### ARBEITSAUFTRAG:
Wandle die Zeilen aller folgenden Einträge in eine nummerierte Liste um und lass dabei Leerzeilen weg. Die Bilder übernimmst du nicht in die Lösung.

### ARBEITSMATERIAL:
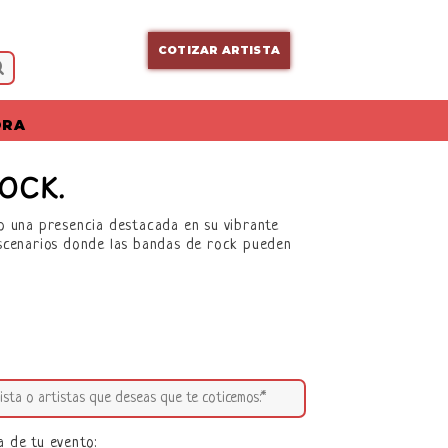
COTIZAR ARTISTA
ORA
OCK.
do una presencia destacada en su vibrante
escenarios donde las bandas de rock pueden
a de tu evento:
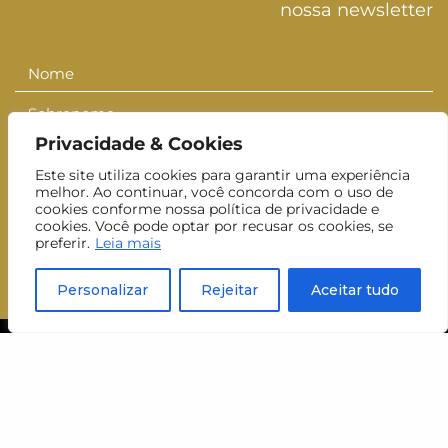
nossa newsletter
Nome
Nome
Sobrenome
Sobrenom
Privacidade & Cookies
E-mail
E-
Este site utiliza cookies para garantir uma experiência
mail
Inscrever-se
melhor. Ao continuar, você concorda com o uso de
cookies conforme nossa política de privacidade e
cookies. Você pode optar por recusar os cookies, se
Aceito receber newsletters do MUJ.
preferir.
Leia mais
Personalizar
Rejeitar
Aceitar tudo
visite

### LÖSUNG:
1. COTIZAR ARTISTA
2. ORA
3. OCK.
4. do una presencia destacada en su vibrante
5. escenarios donde las bandas de rock pueden
6. a de tu evento:
7. nossa newsletter
8. Nome
9. Nome
10. Sobrenome
11. Sobrenom
12. Privacidade & Cookies
13. E-mail
14. E-
15. Este site utiliza cookies para garantir uma experiência
16. mail
17. Inscrever-se
18. melhor. Ao continuar, você concorda com o uso de
19. cookies conforme nossa política de privacidade e
20. cookies. Você pode optar por recusar os cookies, se
21. Aceito receber newsletters do MUJ.
22. preferir.
23. Leia mais
24. Personalizar
25. Rejeitar
26. Aceitar tudo
27. visite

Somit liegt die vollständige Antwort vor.